8.5.03

LOVE ME, LOVE MY UMBRELLA

Pois é, hoje estou a fim de ser chato ("Ah, é? Só hoje, boneca?") e vou falar de James Joyce. Aliás, não vou nem falar, que estou com preguiça: passo a palavra ao Anthony Burgess.

"Esquecida pelos consumidores no Natal, santa Luzia, santa Lucia, era celebrada no dia 13 de dezembro. Para Joyce, que durante quase a vida inteira lutou contra a doença dos olhos, essa santa tinha um significado especial, sendo a protetora da visão, e por isso deu à filha o nome de Lucia. O tema de todo esse período do ano é luz-saída-das-trevas, e é correto se rejubilar (Joyce conhecia bem a etimologia de seu nome) com a vitória da luz. Rejubilamo-nos mesmo com a morte do primeiro mártir cristão no dia seguinte ao do Natal [Estêvão] e nos lembramos da razão pela qual Joyce aparece com o nome de Stephen nos romances autobiográficos. Também ele foi mártir, embora da literatura; testemunha da luz, condenado por si mesmo ao exílio, à pobreza, ao sofrimento, à calúnia e (talvez pior que tudo) à canonização ainda em vida por um círculo restrito, a fim de que a doutrina da Palavra pudesse se difundir. Foi mártir jocoso, no entanto, etílico e irônico."

"Joyce, que admirava William Blake, tinha muito de Blake: todas as leis eram más; maldição revigora, bênção relaxa. E no entanto a rejeição de Joyce ao catolicismo estava longe de ser absoluta. A jactância dos jesuítas de que são capazes de condicionar para sempre a alma de uma criança não é infundada, e Joyce foi educado por jesuítas. Podia se recusar aos sacramentos, Matrimônio assim como a Eucaristia, mas as disciplinas e, de uma forma renegada e torturada, os próprios fundamentos da cristandade católica o acompanharam por toda a vida. (...) As primeiras palavras ditas em 'Ulysses' são as que iniciam a missa. Buck Mulligan, de roupão, segurando uma navalha e um espelho em cruz, sobe ao alto de uma torre para perpetrar a primeira blasfêmia do livro: 'Pois isto, Oh caros bem-amados, é a genuína Christina: corpo e alma e sangue e chagas.' Mas a blasfêmia pertence à personagem: o tom litúrgico pertence ao livro. Aqui, Joyce parece dizer, um ritual de significado solene, por mais cômica que seja a superfície, está para começar.

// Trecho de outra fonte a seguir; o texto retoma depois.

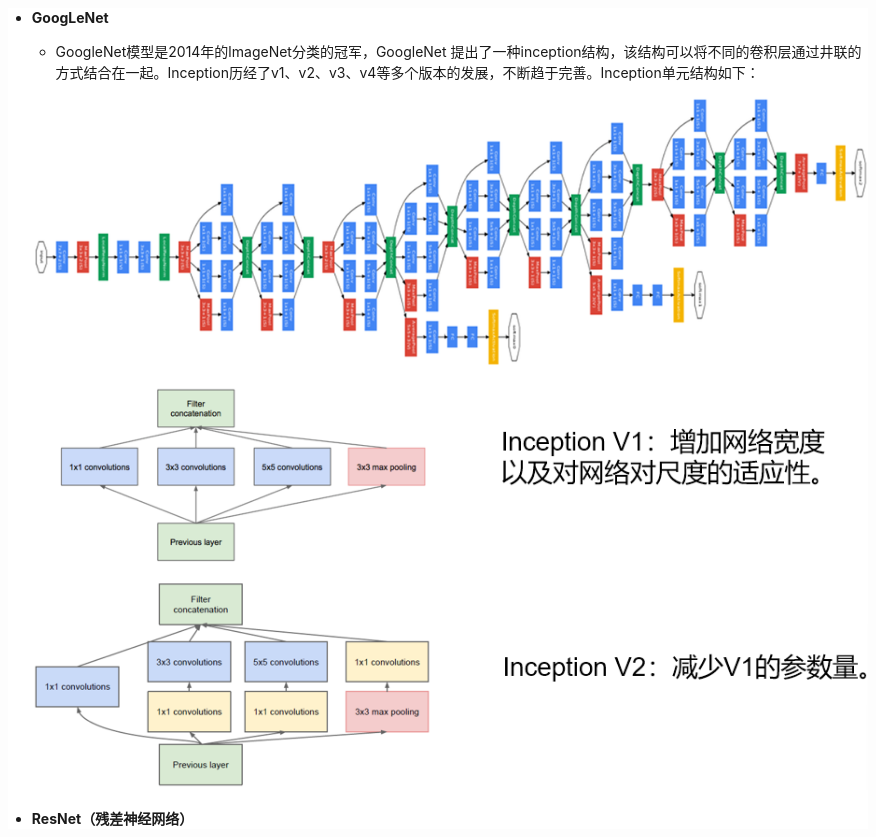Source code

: - **GoogLeNet**

  - GoogleNet模型是2014年的lmageNet分类的冠军，GoogleNet 提出了一种inception结构，该结构可以将不同的卷积层通过井联的方式结合在一起。Inception历经了v1、v2、v3、v4等多个版本的发展，不断趋于完善。Inception单元结构如下：

  ![image-20230531140526432](assets/image-20230531140526432.png)

  ![image-20230531140549966](assets/image-20230531140549966.png)

- **ResNet（残差神经网络）**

E suas duas obras máximas são rituais: há uma substância escondida, uma sagaz instalação de símbolos ocultos, há mais do que os olhos vêem. (...) Por trás dos 'acidentes' de um épico cômico jaz uma substância qualitativamente diferente: num certo sentido, um sacramento está sendo administrado. (...) A relação de Joyce com o catolicismo é a do familiar amor-ódio da maioria dos renegados."

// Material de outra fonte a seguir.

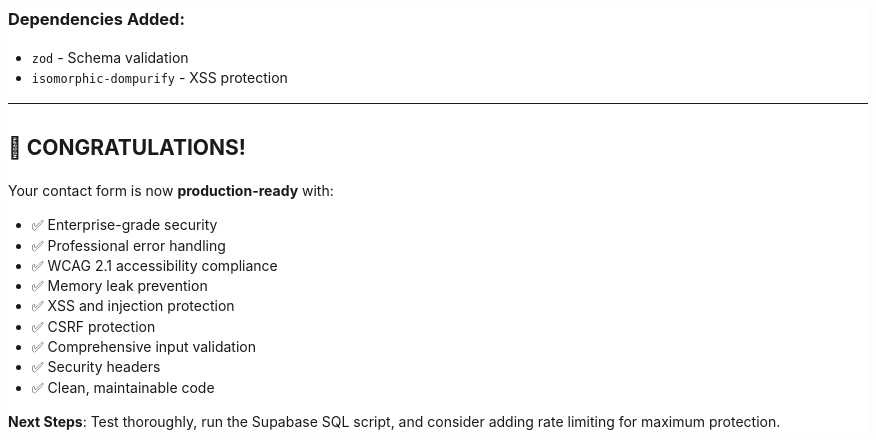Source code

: ### Dependencies Added:
- `zod` - Schema validation
- `isomorphic-dompurify` - XSS protection

---

## 🎉 CONGRATULATIONS!

Your contact form is now **production-ready** with:
- ✅ Enterprise-grade security
- ✅ Professional error handling
- ✅ WCAG 2.1 accessibility compliance
- ✅ Memory leak prevention
- ✅ XSS and injection protection
- ✅ CSRF protection
- ✅ Comprehensive input validation
- ✅ Security headers
- ✅ Clean, maintainable code

**Next Steps**: Test thoroughly, run the Supabase SQL script, and consider adding rate limiting for maximum protection.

Tudo isso está em "Homem Comum Enfim", livro do Burgess publicado pela Companhia das Letras (tradução de José Antonio Arantes) e que, como eu já disse aqui, deveria ser vendido como manual de instruções para os livros do Joyce. Alguém pode dizer que Burgess, por ser católico, era suspeito, mas ele não viu nada além do que já estava na obra do irlandês maluco. Podes crer.